Algebraic number theory is a central topic; there are many freely available sets of lecture notes floating around, in addition to Milne's. Here are a few I know about. I haven't read them, so can't give comments.

### Software

• Pari-GP is one of the standard tools for computations in number theory. Free, easy to install, easy to use. I use it all the time for quick computations, even those having nothing to do with number theory. Under active development with a large user group.
• SAGE is a free computational algebra system that includes Pari-GP as a subset (as well as many other free software packages). Under active development with a large user group.
• Magma is software package designed for computations in algebra, number theory, algebraic geometry and algebraic combinatorics. The philosophy of this system is rather different from that of Pari-GP. Like SAGE, it's much more "object-oriented." I don't use it much myself but know many that do and swear by it. Under active development with a large user group.
• KANT/KASH is another program that has a lot of the functionality of Pari, and offers more functionality in some other areas (like in dealing with finite fields and algebraic function fields). Free, easy to install, easy to use.
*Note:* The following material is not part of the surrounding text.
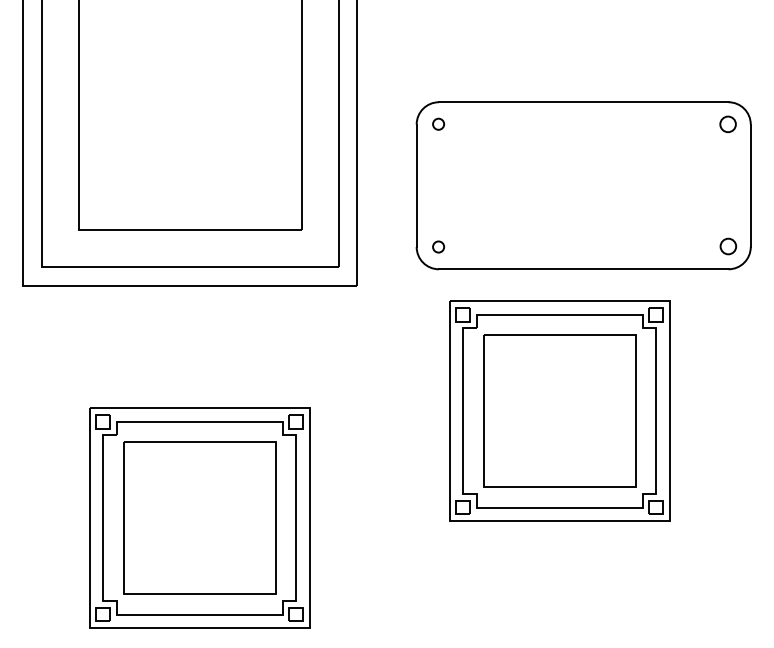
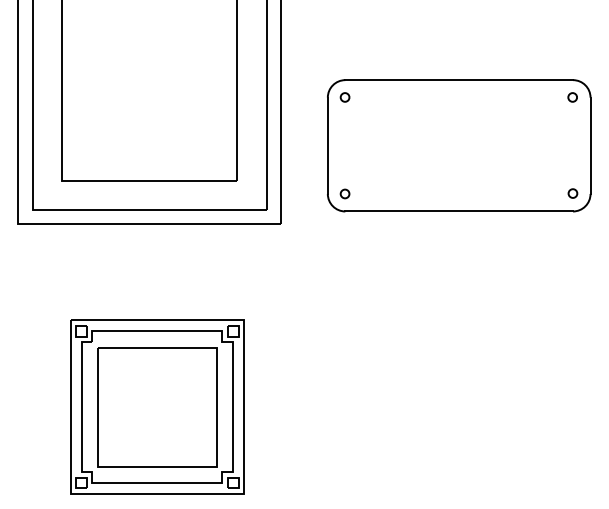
circle: (727, 123) -> (572, 96), size x0.71
circle: (728, 246) -> (573, 193), size x0.71
part: (559, 410) -> (440, 322), removed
Not sure if it's still in active development.

## Problems

Here is the list of problems (it will be updated every so often). Some problems might benefit from computer assistance; I recommend Pari-GP, SAGE, or Magma (the latter is not free but should be freely available to you as a grad student in our department).

## Code

Here are some GP scripts that have been used in prior incarnations of this class. You might also want to have a look at the Bordeaux database of number fields of low degree for some examples to play with.

• uniq.gp. Removes duplicate elements from a sorted vector.
• factsig.gp. Factors a polynomial mod p and returns the degrees of the irreducible factors.
• autorder.gp. Computes the order of a Galois automorphism.
• frob.gp. Computes the Frobenius conjugacy class in a Galois extension.